Human pose images with coordinates:

::::

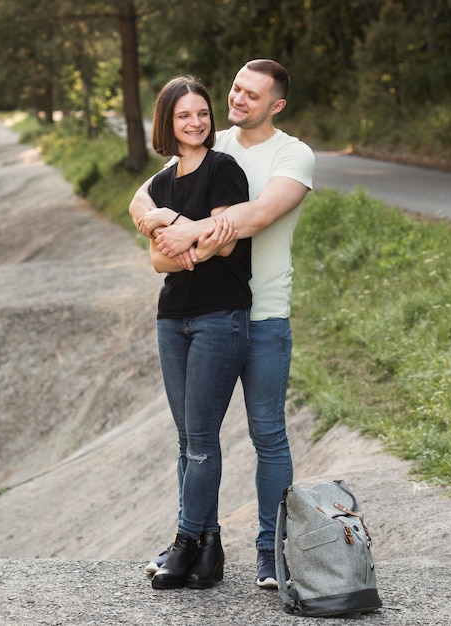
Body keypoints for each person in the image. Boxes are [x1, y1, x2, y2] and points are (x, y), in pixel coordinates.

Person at [131, 59, 315, 589]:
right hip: (206, 306)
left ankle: (269, 550)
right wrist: (158, 219)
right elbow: (145, 195)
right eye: (235, 88)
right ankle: (199, 541)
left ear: (276, 105)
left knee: (267, 435)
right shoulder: (214, 141)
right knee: (194, 436)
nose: (238, 99)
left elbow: (252, 219)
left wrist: (182, 230)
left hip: (263, 315)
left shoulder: (292, 154)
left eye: (252, 95)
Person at [139, 75, 252, 591]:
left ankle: (186, 541)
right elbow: (157, 257)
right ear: (169, 121)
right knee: (187, 439)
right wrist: (185, 232)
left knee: (202, 439)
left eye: (203, 113)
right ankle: (207, 552)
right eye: (184, 115)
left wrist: (181, 230)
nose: (196, 122)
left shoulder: (225, 169)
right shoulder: (161, 184)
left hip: (219, 316)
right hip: (172, 319)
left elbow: (226, 243)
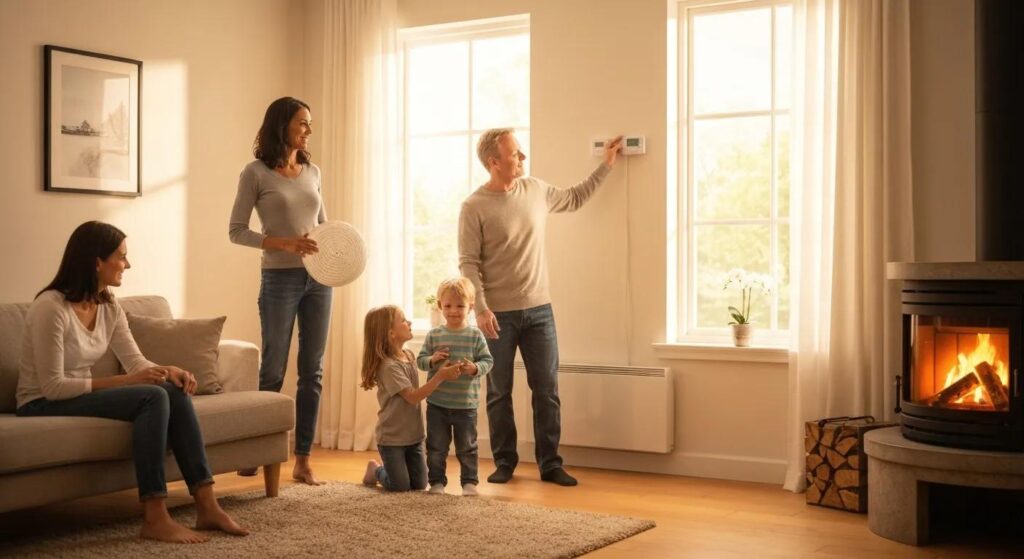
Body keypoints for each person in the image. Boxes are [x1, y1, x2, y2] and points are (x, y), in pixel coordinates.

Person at [16, 221, 248, 544]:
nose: (128, 264)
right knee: (152, 398)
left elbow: (137, 362)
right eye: (122, 257)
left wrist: (169, 369)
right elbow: (53, 386)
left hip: (74, 394)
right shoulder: (50, 308)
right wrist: (129, 381)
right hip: (40, 402)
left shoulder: (109, 306)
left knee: (172, 391)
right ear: (97, 262)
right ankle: (155, 518)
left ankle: (207, 505)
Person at [458, 129, 622, 487]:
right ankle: (504, 462)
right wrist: (480, 309)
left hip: (539, 312)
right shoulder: (474, 207)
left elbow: (576, 198)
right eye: (516, 153)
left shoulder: (535, 190)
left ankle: (550, 464)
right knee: (499, 392)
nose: (523, 158)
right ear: (494, 162)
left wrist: (605, 165)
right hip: (496, 316)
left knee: (546, 390)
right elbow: (469, 263)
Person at [229, 96, 331, 485]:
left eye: (309, 123)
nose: (308, 130)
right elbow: (237, 231)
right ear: (282, 125)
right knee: (273, 369)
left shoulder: (313, 170)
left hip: (318, 280)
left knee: (313, 371)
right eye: (302, 123)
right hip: (279, 279)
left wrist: (336, 246)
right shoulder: (255, 173)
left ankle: (302, 459)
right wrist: (285, 243)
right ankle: (258, 449)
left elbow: (322, 224)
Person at [359, 305, 461, 491]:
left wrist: (434, 358)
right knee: (400, 486)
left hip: (414, 436)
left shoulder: (409, 355)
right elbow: (413, 397)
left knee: (420, 484)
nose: (410, 322)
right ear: (391, 333)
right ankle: (375, 470)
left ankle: (391, 469)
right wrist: (440, 376)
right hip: (392, 439)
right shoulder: (389, 367)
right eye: (404, 320)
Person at [416, 277, 494, 496]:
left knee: (467, 447)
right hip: (437, 403)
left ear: (470, 307)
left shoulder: (475, 335)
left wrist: (475, 368)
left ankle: (469, 483)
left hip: (465, 406)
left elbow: (488, 361)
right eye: (448, 306)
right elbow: (420, 361)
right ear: (440, 306)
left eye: (460, 306)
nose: (453, 311)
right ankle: (437, 483)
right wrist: (432, 360)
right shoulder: (434, 335)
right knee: (436, 448)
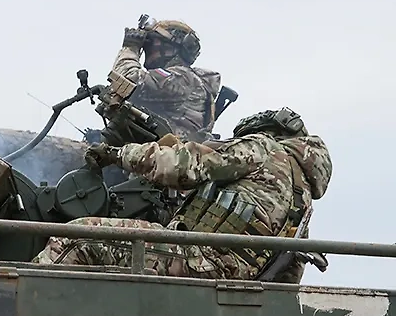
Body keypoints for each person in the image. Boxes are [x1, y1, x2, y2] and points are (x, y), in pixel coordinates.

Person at [32, 108, 332, 283]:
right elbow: (291, 272)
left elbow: (182, 166)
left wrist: (117, 154)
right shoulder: (301, 199)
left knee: (78, 236)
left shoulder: (263, 148)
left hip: (198, 261)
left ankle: (8, 302)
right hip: (230, 280)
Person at [112, 18, 223, 142]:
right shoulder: (189, 79)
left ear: (171, 48)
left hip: (168, 155)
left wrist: (130, 47)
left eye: (153, 42)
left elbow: (124, 80)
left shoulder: (183, 78)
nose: (147, 49)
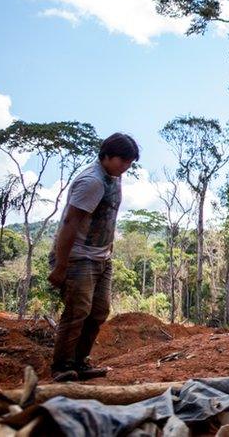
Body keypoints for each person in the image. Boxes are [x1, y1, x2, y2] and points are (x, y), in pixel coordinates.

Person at [47, 133, 139, 382]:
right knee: (77, 311)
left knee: (99, 311)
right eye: (123, 161)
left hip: (101, 257)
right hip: (78, 257)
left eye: (130, 162)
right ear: (106, 156)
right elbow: (69, 222)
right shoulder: (92, 181)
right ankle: (62, 367)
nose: (126, 167)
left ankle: (80, 362)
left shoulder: (113, 176)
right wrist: (61, 265)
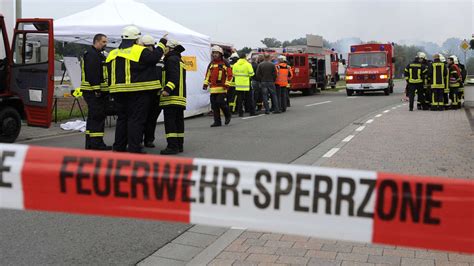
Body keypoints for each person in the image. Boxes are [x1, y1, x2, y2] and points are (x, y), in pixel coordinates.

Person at [106, 26, 167, 153]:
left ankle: (119, 147)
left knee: (122, 120)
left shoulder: (112, 53)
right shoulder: (138, 50)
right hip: (137, 93)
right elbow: (154, 58)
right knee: (136, 120)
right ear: (136, 39)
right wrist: (162, 43)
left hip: (117, 93)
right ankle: (134, 148)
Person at [80, 33, 111, 150]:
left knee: (93, 117)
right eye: (103, 42)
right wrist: (97, 89)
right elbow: (93, 74)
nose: (105, 44)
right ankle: (97, 144)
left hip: (93, 91)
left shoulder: (96, 54)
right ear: (97, 41)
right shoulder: (92, 55)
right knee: (98, 117)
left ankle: (90, 143)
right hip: (93, 91)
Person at [159, 40, 187, 155]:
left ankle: (172, 146)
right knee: (178, 121)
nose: (164, 49)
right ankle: (179, 145)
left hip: (172, 97)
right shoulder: (179, 59)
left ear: (170, 48)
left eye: (166, 47)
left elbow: (174, 77)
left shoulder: (171, 60)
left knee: (170, 122)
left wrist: (167, 89)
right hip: (180, 97)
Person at [140, 35, 164, 148]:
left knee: (152, 118)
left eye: (146, 46)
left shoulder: (159, 58)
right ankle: (139, 139)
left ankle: (149, 139)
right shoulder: (142, 57)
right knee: (141, 118)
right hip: (144, 92)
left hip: (156, 93)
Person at [203, 46, 232, 127]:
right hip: (213, 88)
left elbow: (230, 75)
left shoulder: (225, 63)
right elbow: (208, 74)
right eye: (214, 53)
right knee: (214, 105)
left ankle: (227, 115)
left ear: (220, 54)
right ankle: (217, 122)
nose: (215, 54)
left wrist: (227, 84)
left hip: (222, 88)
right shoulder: (211, 64)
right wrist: (205, 83)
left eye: (216, 53)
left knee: (220, 102)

::::

Filter the entries down to the lines containing "nose". Copy each of those lines.

nose: (238, 99)
nose: (196, 122)
nose: (128, 264)
nose: (523, 158)
nose: (308, 130)
nose: (410, 322)
nose: (453, 311)
nose: (147, 49)
nose: (126, 167)
nose: (105, 44)
nose: (164, 49)
nose: (215, 54)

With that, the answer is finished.